Whether his bankruptcy gambit will work remains to be seen. To persuade Judge Hale that the N.R.A.’s petition should be rejected during a trial that started last week, lawyers for the attorney general, Letitia James, and for a major creditor — the N.R.A.’s former advertising firm, Ackerman McQueen — presented evidence that they said showed that Mr. LaPierre had sought bankruptcy protection in bad faith.
Proving that a filing was made in bad faith can be difficult because it means showing intent. But Monica Connell, an assistant attorney general, argued that Mr. LaPierre lacked the authority to take the N.R.A. into bankruptcy on his own and had used a “convoluted” ploy to get its board of directors to unwittingly grant the necessary authorization.
Rather than putting a bankruptcy resolution before the board, Ms. Connell said, Mr. LaPierre’s team asked the board to vote on a new employment contract for him. It looked like a reform measure, since it reduced his golden parachute.
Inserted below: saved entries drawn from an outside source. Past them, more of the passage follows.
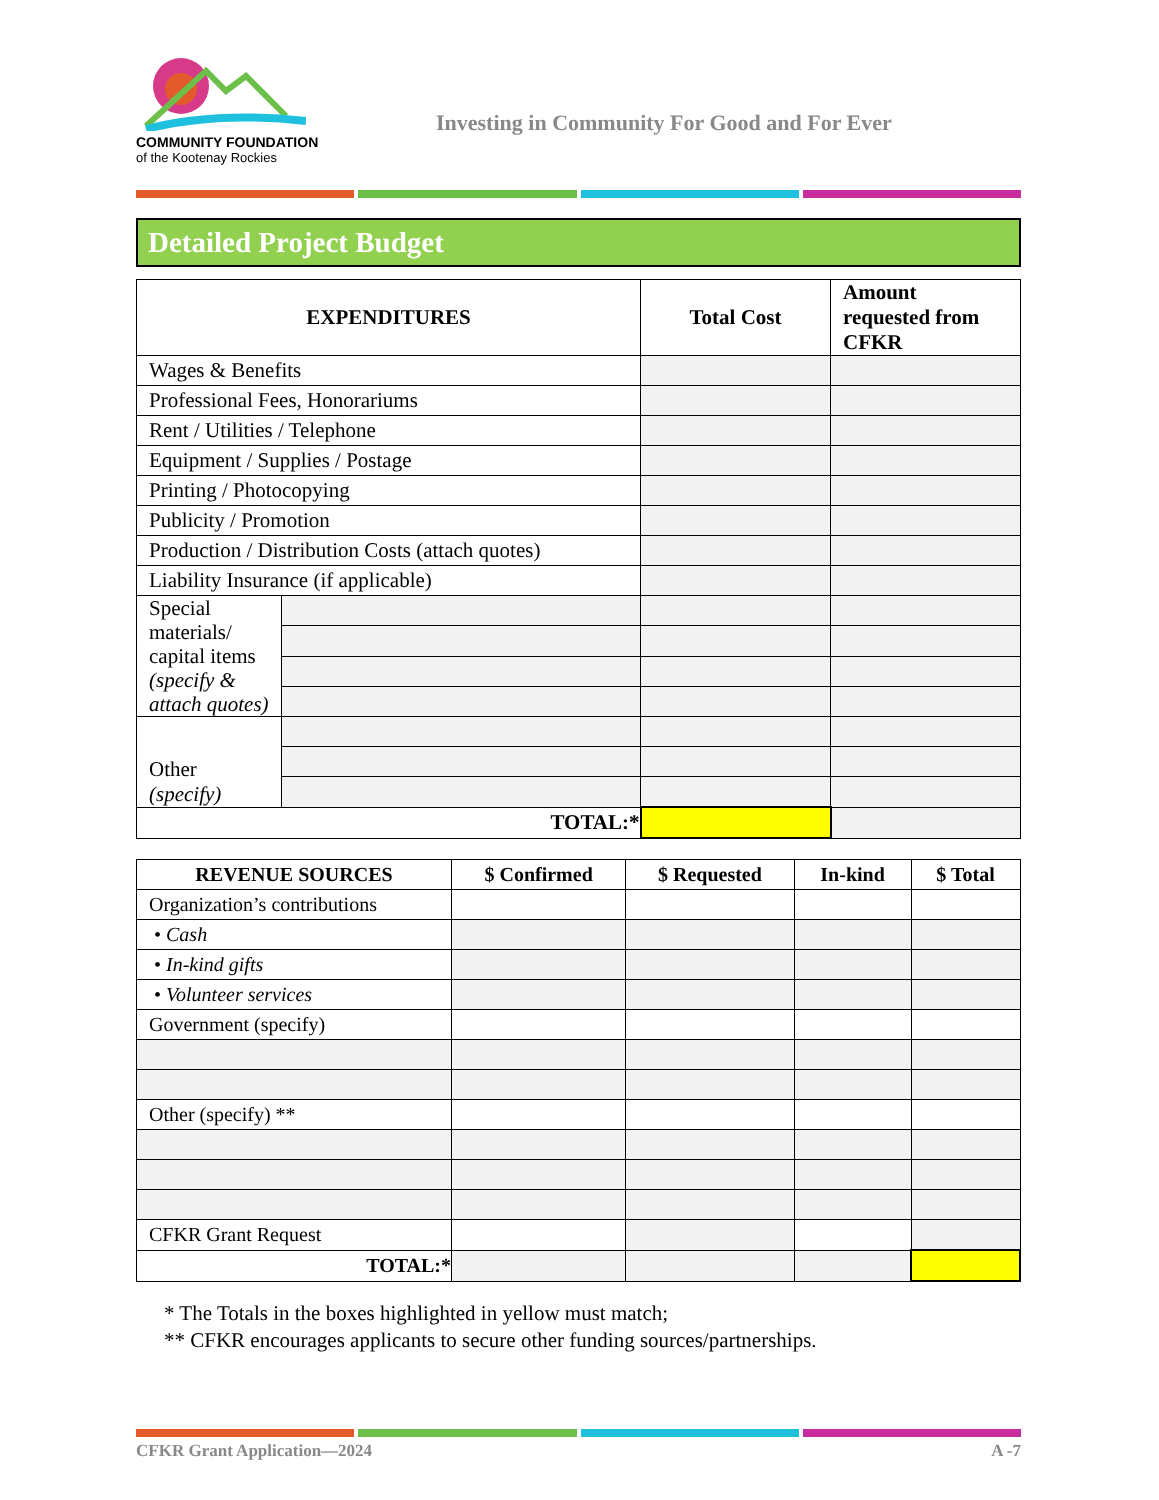COMMUNITY FOUNDATION
of the Kootenay Rockies
Investing in Community For Good and For Ever
Detailed Project Budget
| EXPENDITURES | | Total Cost | Amount requested from CFKR |
| --- | --- | --- | --- |
| Wages & Benefits | | | |
| Professional Fees, Honorariums | | | |
| Rent / Utilities / Telephone | | | |
| Equipment / Supplies / Postage | | | |
| Printing / Photocopying | | | |
| Publicity / Promotion | | | |
| Production / Distribution Costs (attach quotes) | | | |
| Liability Insurance (if applicable) | | | |
| Special materials/ capital items (specify & attach quotes) | | | |
| Other (specify) | | | |
| TOTAL:* | | | |
| REVENUE SOURCES | $ Confirmed | $ Requested | In-kind | $ Total |
| --- | --- | --- | --- | --- |
| Organization’s contributions | | | | |
| • Cash | | | | |
| • In-kind gifts | | | | |
| • Volunteer services | | | | |
| Government (specify) | | | | |
| Other (specify) ** | | | | |
| CFKR Grant Request | | | | |
| TOTAL:* | | | | |
* The Totals in the boxes highlighted in yellow must match;
** CFKR encourages applicants to secure other funding sources/partnerships.
CFKR Grant Application—2024 A -7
But the contract contained an inconspicuous provision giving Mr. LaPierre authority “without limitation” to “reorganize or restructure the affairs of the Association for purposes of cost-minimization, regulatory compliance or otherwise.”
The new contract was first presented to a committee of the N.R.A. board in a closed session on Jan. 7. There weren’t enough copies to go around, and no one could leave with a copy. N.R.A. officials said board members had ample time for review.
By that time, Mr. LaPierre’s main outside counsel, the law firm of William A. Brewer III, had spent months planning the bankruptcy, racking up millions of dollars in legal fees. But no one told the board about that. After the committee emerged from its closed session, the board approved the contract, with little inkling that they had conferred bankruptcy authority on Mr. LaPierre.